If private insurers weren't so consumed with greed, they wouldn't be in the place now where they have to face the threat of a public option as envisioned in the Tri-Committee House draft bill to keep them honest. They're where they are today because they placed profits over the lives of Americans. Think of the claims they've denied over the years to Americans with high blood pressure, cancer, pregnancy, and other diseases. They call them "recission" policies, which is a very fancy way of denying medical care by pulling insurance policies from the sick and the injured.

These private insurance companies also have what are known as regional monopolies where they take up a huge portion of the market as much as 94% of the market, thus offering you or your employer very few choices in finding affordable health plans. They're fighting hard against the public option because they know it has the potential to break up their regional monopolies. They're busy on Capitol Hill making sure the Senate, Republicans and and some Democrats, say "No, We Can't" to the public option with thousands of dollars funneled straight to their re-election campaign accounts.

We're tired of hearing excuses from Senators Reid, Baucus, and others that they don't have the votes for a strong public option. They just got Al Franken as their 60th Democratic Senator. No more excuses. We can't afford any more excuses from this Senate while insurance premiums go up every year, and more Americans drop their health insurance coverage to keep food on the table and pay the gas and phone bills.

Real lives are at stake while Senators are busy playing the bipartisanship game to scuttlebutt the public option in order to be "fair to the private insurers." They have their priorities wrong. It shouldn't be about being fair to the private insurers, it should be about being fair to those who have been suffering for too long without health insurance due to pre-existing conditions, unaffordable insurance premiums, and junk insurance policies with few benefits. It's time to be fair to us for a change.

Right now, the insurance industry would love nothing more than Senator Baucus's bill to pass out of the conference committee without a strong public option, and only with a state-based co-op plan with very little bargaining clout. It'd be a mandated bailout for them with us being forced to buy their junk insurance plans. That's their dream and the worst nightmare possible for us. Senators like Baucus, Conrad, Landrieu, Wyden, Lincoln, Cantwell, and others need to drop their "bipartisan" fetish and start thinking about us for a change, instead of the private insurers.

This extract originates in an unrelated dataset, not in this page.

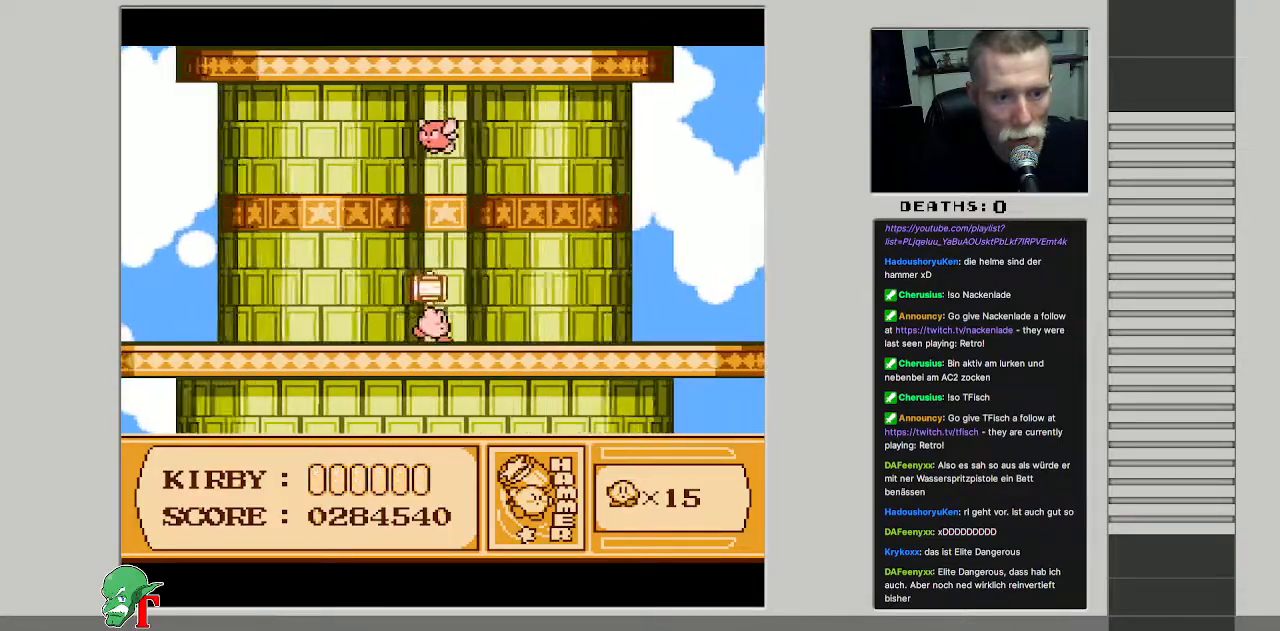
{"buttons": ["DPAD_RIGHT"], "events": []}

They need to stop saying, "No, We Can't," and say, "Yes, We Can," instead to the public option.

Please continue to call the White House, your Senators, Representatives, and even use President Obama's OFA phonebanking tool to call your neighbors to ask them to call their Senator in support of a strong Medicare-like public option that that is immediately available, can deliver quality health care with affordable premiums, and help keep the private insurers honest by being available everywhere on day one as a competitive player.